* EXERCISE DESCRIPTION: Whatever the records below say, write them all out exactly.

* TASK INPUTS:
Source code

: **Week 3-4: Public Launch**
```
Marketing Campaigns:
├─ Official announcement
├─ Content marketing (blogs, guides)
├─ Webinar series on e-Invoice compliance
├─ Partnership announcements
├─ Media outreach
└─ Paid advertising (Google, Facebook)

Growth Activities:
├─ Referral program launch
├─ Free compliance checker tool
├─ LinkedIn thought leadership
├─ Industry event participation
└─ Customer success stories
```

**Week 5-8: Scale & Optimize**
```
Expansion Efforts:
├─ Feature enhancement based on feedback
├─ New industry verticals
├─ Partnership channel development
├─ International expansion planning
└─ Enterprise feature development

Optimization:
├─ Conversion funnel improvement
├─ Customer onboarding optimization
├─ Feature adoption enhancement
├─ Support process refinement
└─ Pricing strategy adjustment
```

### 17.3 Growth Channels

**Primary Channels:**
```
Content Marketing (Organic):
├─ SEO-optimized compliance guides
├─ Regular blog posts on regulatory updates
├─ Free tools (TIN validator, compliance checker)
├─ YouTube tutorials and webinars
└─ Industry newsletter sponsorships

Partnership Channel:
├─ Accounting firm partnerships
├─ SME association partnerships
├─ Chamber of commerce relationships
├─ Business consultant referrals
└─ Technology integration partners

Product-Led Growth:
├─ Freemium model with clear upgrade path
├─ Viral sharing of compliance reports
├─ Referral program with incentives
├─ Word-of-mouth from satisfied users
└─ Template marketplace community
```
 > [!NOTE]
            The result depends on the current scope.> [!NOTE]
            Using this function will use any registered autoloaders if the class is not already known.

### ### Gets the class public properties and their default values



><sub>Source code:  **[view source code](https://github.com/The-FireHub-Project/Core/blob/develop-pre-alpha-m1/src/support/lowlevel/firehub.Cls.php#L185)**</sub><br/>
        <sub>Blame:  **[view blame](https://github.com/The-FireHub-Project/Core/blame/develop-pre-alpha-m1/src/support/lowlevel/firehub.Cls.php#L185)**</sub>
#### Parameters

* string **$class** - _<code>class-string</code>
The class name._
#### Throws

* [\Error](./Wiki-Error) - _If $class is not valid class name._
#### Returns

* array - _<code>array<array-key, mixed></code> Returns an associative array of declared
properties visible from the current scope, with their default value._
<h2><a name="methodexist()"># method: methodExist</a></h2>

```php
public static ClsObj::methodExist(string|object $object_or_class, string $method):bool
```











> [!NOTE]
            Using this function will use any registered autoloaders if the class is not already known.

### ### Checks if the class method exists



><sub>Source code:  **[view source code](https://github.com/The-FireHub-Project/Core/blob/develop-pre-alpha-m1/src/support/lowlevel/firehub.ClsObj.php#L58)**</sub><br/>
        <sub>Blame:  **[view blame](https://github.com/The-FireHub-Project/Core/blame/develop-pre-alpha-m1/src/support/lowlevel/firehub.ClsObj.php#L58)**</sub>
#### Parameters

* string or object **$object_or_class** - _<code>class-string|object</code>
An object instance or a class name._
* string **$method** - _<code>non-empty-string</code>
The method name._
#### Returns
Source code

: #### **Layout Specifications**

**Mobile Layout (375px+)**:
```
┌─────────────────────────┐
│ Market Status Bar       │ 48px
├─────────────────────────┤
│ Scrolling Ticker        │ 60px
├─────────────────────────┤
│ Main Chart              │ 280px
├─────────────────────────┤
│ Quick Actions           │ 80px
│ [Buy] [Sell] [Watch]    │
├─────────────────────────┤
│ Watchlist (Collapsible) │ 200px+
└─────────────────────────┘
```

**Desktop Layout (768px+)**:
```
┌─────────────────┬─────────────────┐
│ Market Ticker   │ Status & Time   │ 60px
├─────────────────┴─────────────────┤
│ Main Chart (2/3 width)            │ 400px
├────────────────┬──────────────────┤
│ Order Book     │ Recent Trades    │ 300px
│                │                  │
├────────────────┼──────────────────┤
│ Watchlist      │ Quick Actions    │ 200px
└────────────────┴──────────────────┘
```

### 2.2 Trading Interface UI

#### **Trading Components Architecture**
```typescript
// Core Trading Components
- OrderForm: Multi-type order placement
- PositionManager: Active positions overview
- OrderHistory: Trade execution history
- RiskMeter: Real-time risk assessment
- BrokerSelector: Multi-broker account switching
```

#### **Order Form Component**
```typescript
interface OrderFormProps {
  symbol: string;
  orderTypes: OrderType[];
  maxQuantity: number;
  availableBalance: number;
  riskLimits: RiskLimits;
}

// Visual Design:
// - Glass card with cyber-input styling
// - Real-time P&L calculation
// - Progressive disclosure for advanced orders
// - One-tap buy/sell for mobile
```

* RESULT OF THE EXERCISE:
Source code

: **Week 3-4: Public Launch**
```
Marketing Campaigns:
├─ Official announcement
├─ Content marketing (blogs, guides)
├─ Webinar series on e-Invoice compliance
├─ Partnership announcements
├─ Media outreach
└─ Paid advertising (Google, Facebook)

Growth Activities:
├─ Referral program launch
├─ Free compliance checker tool
├─ LinkedIn thought leadership
├─ Industry event participation
└─ Customer success stories
```

**Week 5-8: Scale & Optimize**
```
Expansion Efforts:
├─ Feature enhancement based on feedback
├─ New industry verticals
├─ Partnership channel development
├─ International expansion planning
└─ Enterprise feature development

Optimization:
├─ Conversion funnel improvement
├─ Customer onboarding optimization
├─ Feature adoption enhancement
├─ Support process refinement
└─ Pricing strategy adjustment
```

### 17.3 Growth Channels

**Primary Channels:**
```
Content Marketing (Organic):
├─ SEO-optimized compliance guides
├─ Regular blog posts on regulatory updates
├─ Free tools (TIN validator, compliance checker)
├─ YouTube tutorials and webinars
└─ Industry newsletter sponsorships

Partnership Channel:
├─ Accounting firm partnerships
├─ SME association partnerships
├─ Chamber of commerce relationships
├─ Business consultant referrals
└─ Technology integration partners

Product-Led Growth:
├─ Freemium model with clear upgrade path
├─ Viral sharing of compliance reports
├─ Referral program with incentives
├─ Word-of-mouth from satisfied users
└─ Template marketplace community
```
 > [!NOTE]
            The result depends on the current scope.> [!NOTE]
            Using this function will use any registered autoloaders if the class is not already known.

### ### Gets the class public properties and their default values



><sub>Source code:  **[view source code](https://github.com/The-FireHub-Project/Core/blob/develop-pre-alpha-m1/src/support/lowlevel/firehub.Cls.php#L185)**</sub><br/>
        <sub>Blame:  **[view blame](https://github.com/The-FireHub-Project/Core/blame/develop-pre-alpha-m1/src/support/lowlevel/firehub.Cls.php#L185)**</sub>
#### Parameters

* string **$class** - _<code>class-string</code>
The class name._
#### Throws

* [\Error](./Wiki-Error) - _If $class is not valid class name._
#### Returns

* array - _<code>array<array-key, mixed></code> Returns an associative array of declared
properties visible from the current scope, with their default value._
<h2><a name="methodexist()"># method: methodExist</a></h2>

```php
public static ClsObj::methodExist(string|object $object_or_class, string $method):bool
```











> [!NOTE]
            Using this function will use any registered autoloaders if the class is not already known.

### ### Checks if the class method exists



><sub>Source code:  **[view source code](https://github.com/The-FireHub-Project/Core/blob/develop-pre-alpha-m1/src/support/lowlevel/firehub.ClsObj.php#L58)**</sub><br/>
        <sub>Blame:  **[view blame](https://github.com/The-FireHub-Project/Core/blame/develop-pre-alpha-m1/src/support/lowlevel/firehub.ClsObj.php#L58)**</sub>
#### Parameters

* string or object **$object_or_class** - _<code>class-string|object</code>
An object instance or a class name._
* string **$method** - _<code>non-empty-string</code>
The method name._
#### Returns
Source code

: #### **Layout Specifications**

**Mobile Layout (375px+)**:
```
┌─────────────────────────┐
│ Market Status Bar       │ 48px
├─────────────────────────┤
│ Scrolling Ticker        │ 60px
├─────────────────────────┤
│ Main Chart              │ 280px
├─────────────────────────┤
│ Quick Actions           │ 80px
│ [Buy] [Sell] [Watch]    │
├─────────────────────────┤
│ Watchlist (Collapsible) │ 200px+
└─────────────────────────┘
```

**Desktop Layout (768px+)**:
```
┌─────────────────┬─────────────────┐
│ Market Ticker   │ Status & Time   │ 60px
├─────────────────┴─────────────────┤
│ Main Chart (2/3 width)            │ 400px
├────────────────┬──────────────────┤
│ Order Book     │ Recent Trades    │ 300px
│                │                  │
├────────────────┼──────────────────┤
│ Watchlist      │ Quick Actions    │ 200px
└────────────────┴──────────────────┘
```

### 2.2 Trading Interface UI

#### **Trading Components Architecture**
```typescript
// Core Trading Components
- OrderForm: Multi-type order placement
- PositionManager: Active positions overview
- OrderHistory: Trade execution history
- RiskMeter: Real-time risk assessment
- BrokerSelector: Multi-broker account switching
```

#### **Order Form Component**
```typescript
interface OrderFormProps {
  symbol: string;
  orderTypes: OrderType[];
  maxQuantity: number;
  availableBalance: number;
  riskLimits: RiskLimits;
}

// Visual Design:
// - Glass card with cyber-input styling
// - Real-time P&L calculation
// - Progressive disclosure for advanced orders
// - One-tap buy/sell for mobile
```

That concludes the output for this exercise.